If a frequency of damage (N_I < 10⁻²) is assumed as practically negligible, it should be noted that:

• For LV circuits in a multipolar cable, protective measures against overvoltages due to the source of damage S4 are not needed, even in the most severe cases, such as HV lines several km long, soils with resistivity of several hundreds of Ωm, high values of N_G, and LV circuits several tens of meters long, powered by HV/LV transformers with primary rated voltage of up to 20 kV; see Figure 12 and Figure 14;
• For LV circuits in conduit, protective measures could be needed, only in the extraordinary case of product N_G ·L being not greater than ten and apparatus withstanding voltage U_W not lower than 2,5 kV; see Figure 13.

8. Conclusions

An approach has been presented and discussed to evaluate the frequency of damage of low voltage apparatus powered by a in housing HV/LV transformer against overvoltages due to nearby lightning flashes.

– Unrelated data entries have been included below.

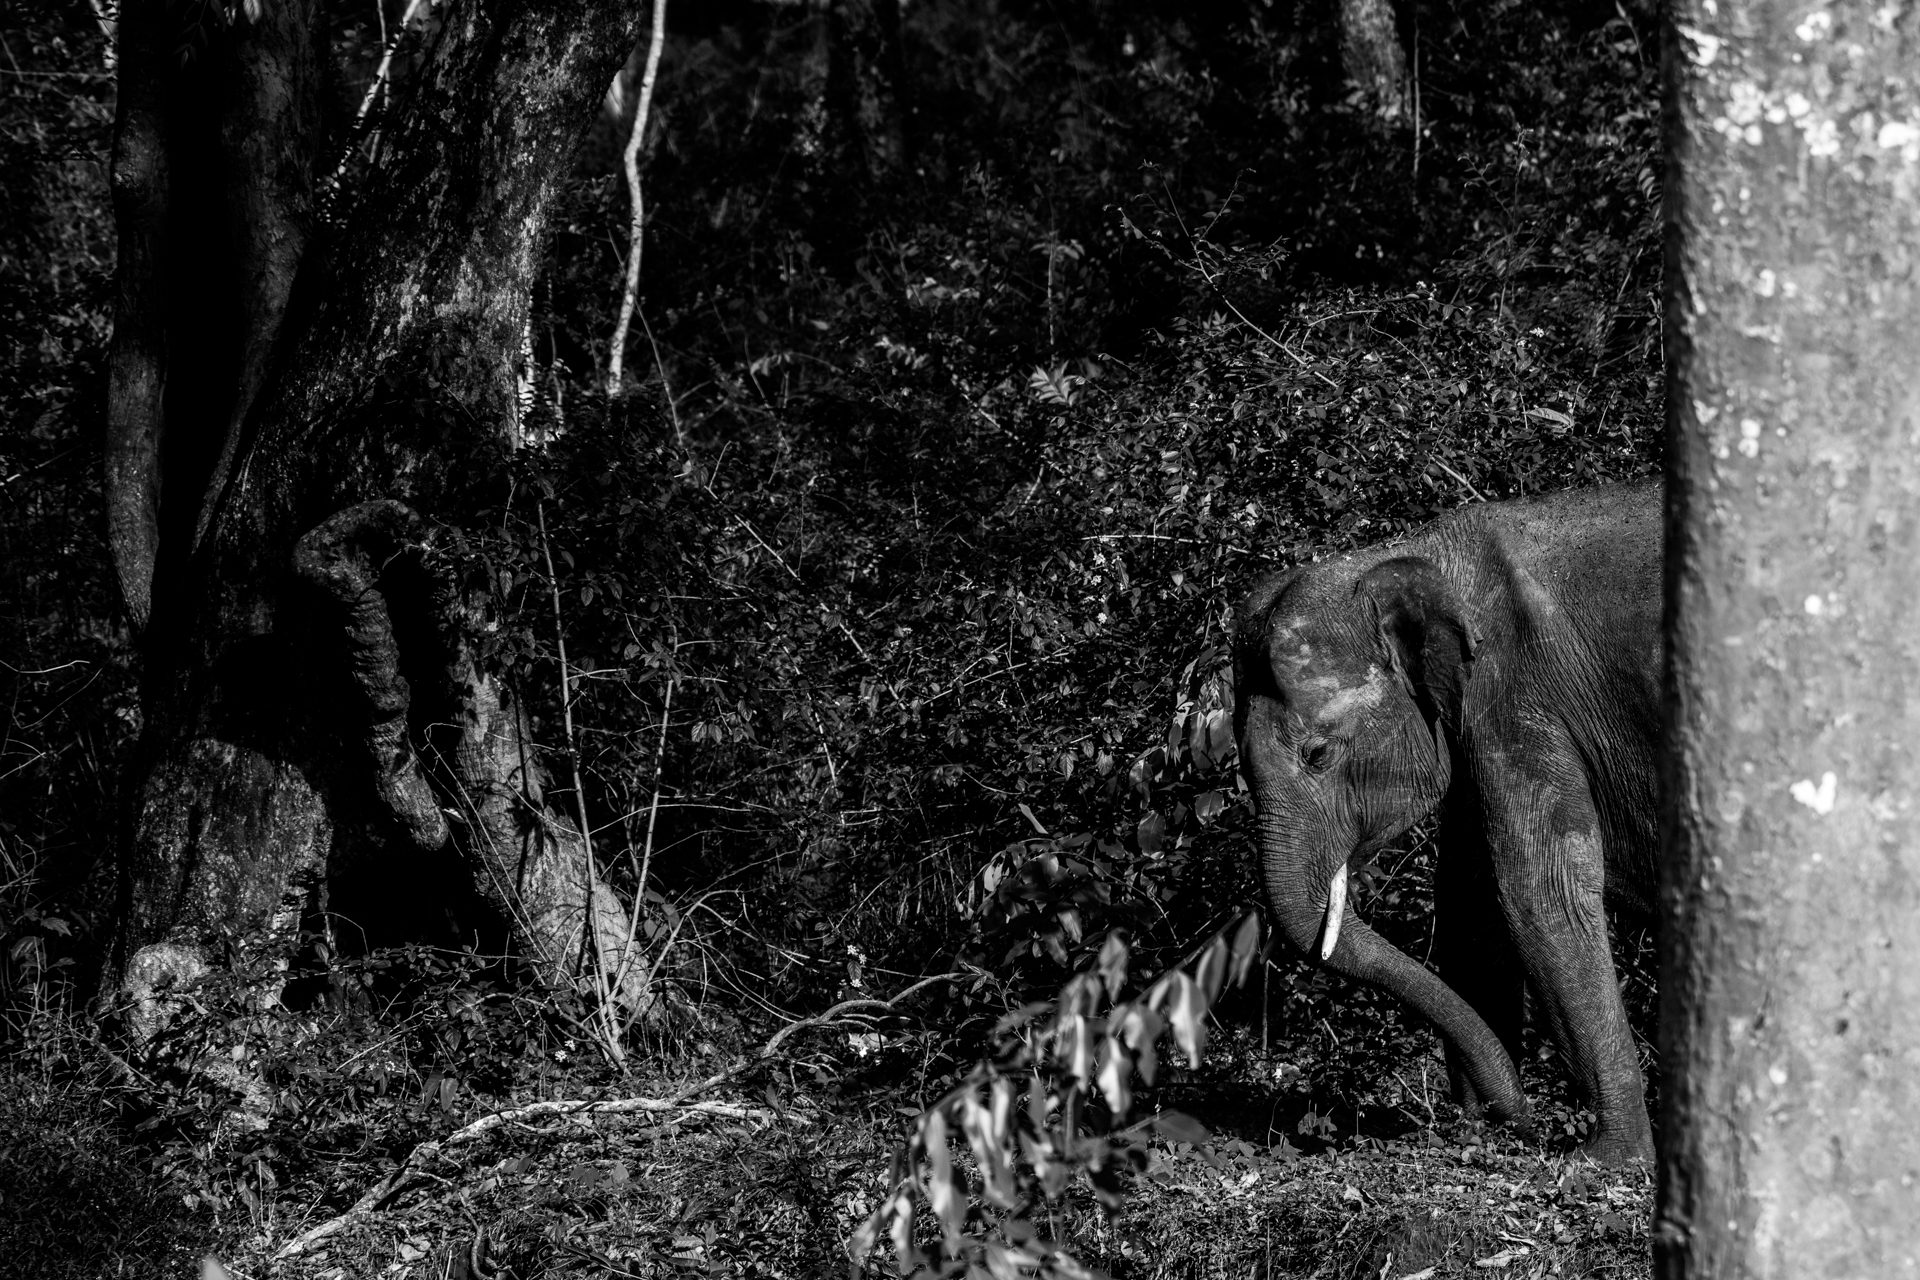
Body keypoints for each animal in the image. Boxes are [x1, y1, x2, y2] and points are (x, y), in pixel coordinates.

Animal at [1233, 480, 1662, 1163]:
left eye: (1318, 754)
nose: (1528, 1121)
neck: (1411, 553)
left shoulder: (1513, 694)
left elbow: (1538, 893)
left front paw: (1609, 1160)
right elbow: (1471, 904)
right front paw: (1477, 1133)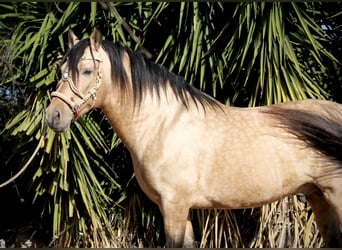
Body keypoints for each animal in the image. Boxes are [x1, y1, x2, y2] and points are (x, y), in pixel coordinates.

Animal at [45, 28, 342, 247]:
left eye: (86, 71)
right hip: (319, 198)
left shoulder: (174, 208)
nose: (53, 115)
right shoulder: (178, 210)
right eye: (61, 70)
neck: (162, 125)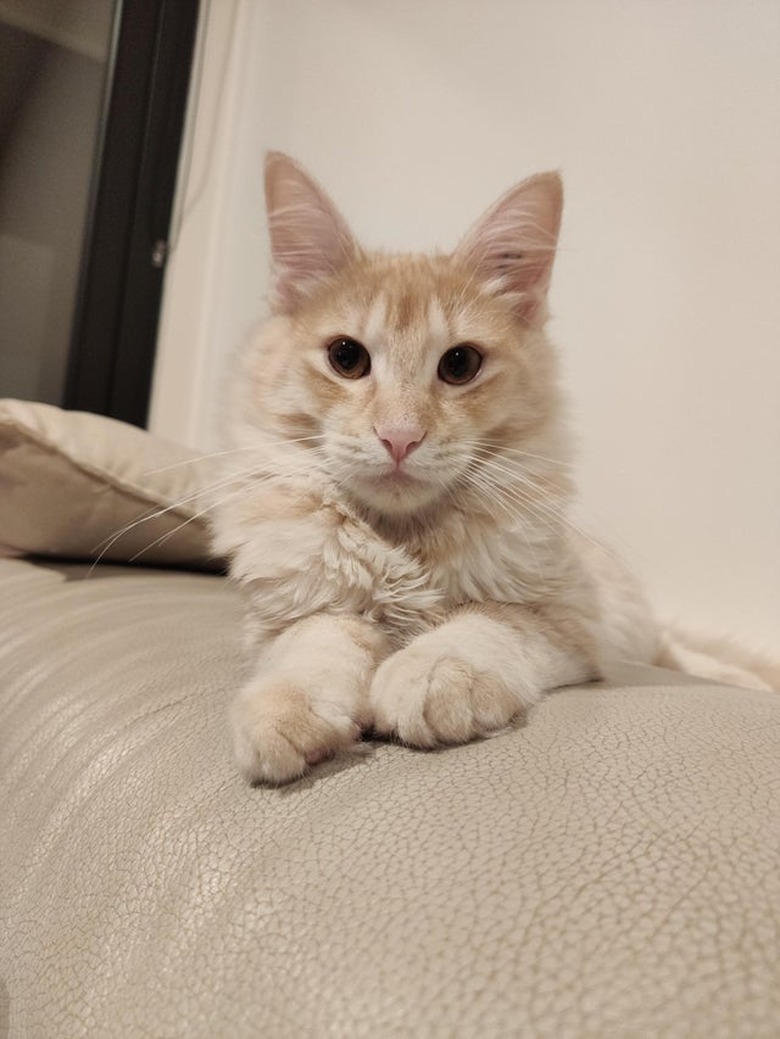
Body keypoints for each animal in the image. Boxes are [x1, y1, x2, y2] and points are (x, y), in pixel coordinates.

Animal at [211, 151, 776, 785]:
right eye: (346, 358)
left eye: (460, 365)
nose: (400, 437)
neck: (404, 541)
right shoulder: (283, 617)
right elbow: (319, 640)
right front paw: (284, 710)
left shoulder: (565, 622)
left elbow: (485, 623)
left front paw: (428, 674)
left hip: (632, 628)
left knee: (678, 653)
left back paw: (743, 679)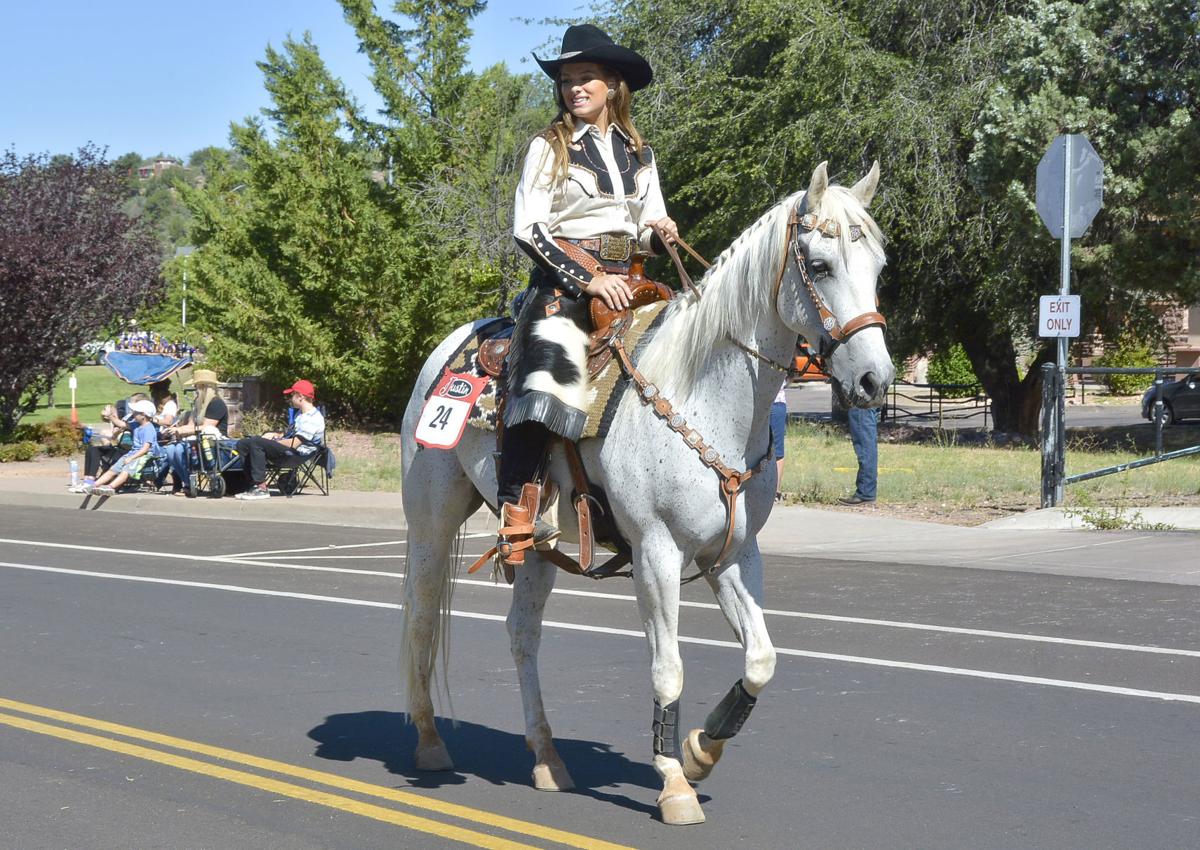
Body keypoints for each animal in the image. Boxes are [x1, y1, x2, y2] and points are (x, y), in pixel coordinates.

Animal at [396, 159, 892, 821]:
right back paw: (428, 742)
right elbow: (668, 668)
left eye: (879, 266)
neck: (704, 400)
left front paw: (703, 748)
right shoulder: (657, 554)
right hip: (431, 523)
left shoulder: (733, 555)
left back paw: (547, 759)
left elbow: (761, 659)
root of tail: (454, 344)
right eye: (818, 265)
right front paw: (675, 783)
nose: (874, 380)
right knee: (423, 620)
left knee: (522, 636)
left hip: (538, 546)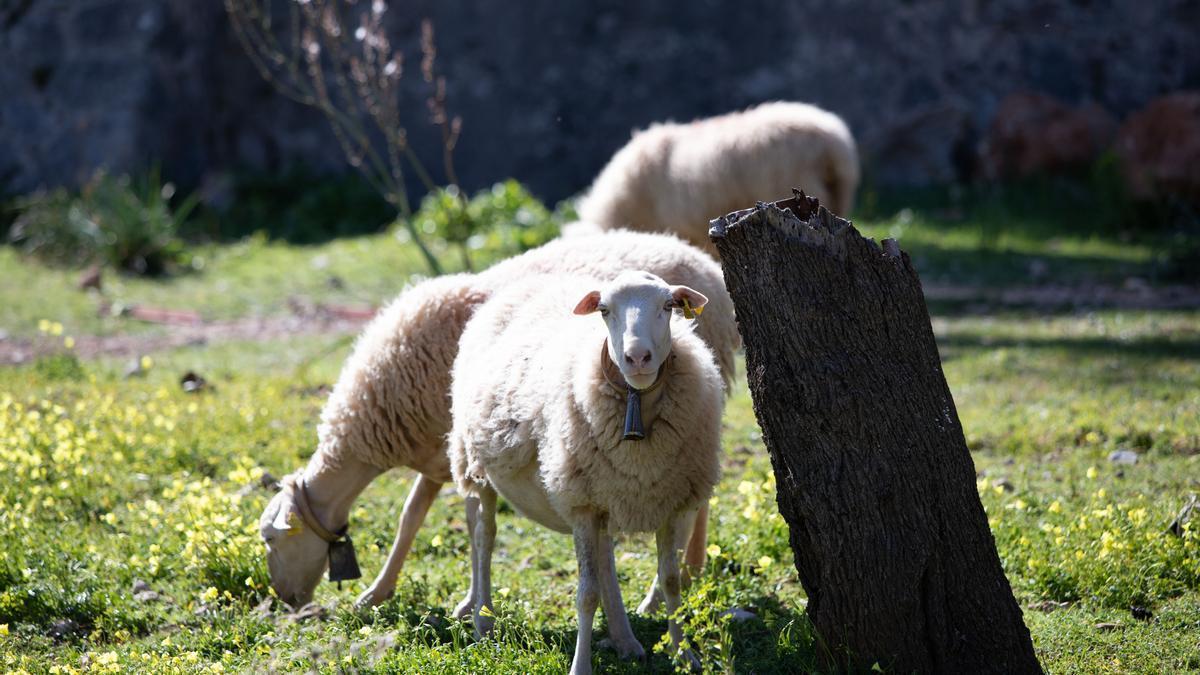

Based on preliminary results of application, the following conclusions can be formulated:

• A typical 5/20 µs waveform can be assumed as typical of the U_H voltages induced on the HV line; a waveform with a similar rise time also characterizes the U_L voltage transmitted to the LV circuits through the HV/LV transformer;
• For values of the voltage U_H higher than the withstand voltage U_WH at the primary of the transformer, the voltage transmitted to the secondary of the transformer is independent of the length L of the HV line;
• The transfer coefficient C_T of overvoltages through an HV/LV transformer, intended as the ratio between the peak values of the voltage U_L at the secondary and that U_H at the primary (C_T = U_L/U_H), increases with the slope of the wave front of the HV voltage and decreases as the number and the length of the connected LV circuits increase;
• The HV/LV transformer significantly reduces common mode overvoltages: the value of transfer coefficient C_T consists of a few percent, or even less if the internal circuit configuration on the LV side is complex;
• Due to times at the peak of the voltage U_L, in the order of some microseconds, the propagation coefficient k_r along the LV circuit exhibits values close to unity, even for circuits of considerable length;
• The overvoltage stressing the apparatus is mainly due to induction phenomena by the lightning current flowing to ground nearby the HV line; indeed, these overvoltages increase as the area of induction loop (length and width of circuit) increases;
• The frequency of damage of LV apparatus supplied by circuits in multipolar cable is about a thousand times lower than the one relevant to circuits in plastic conduit;
• The frequency of damage of the LV apparatus increases weakly as the HV line nominal voltage increases;
• For a tolerable frequency of damage of reasonable value, the use of protection measures of the LV apparatus against overvoltages caused by the source S4 is practically not necessary. Exceptional cases of long circuits in conduit, powered by long HV overhead lines in areas with high N_G values, are usually covered by the LV SPDs installed for protection against overvoltages due to sources S1 and S3.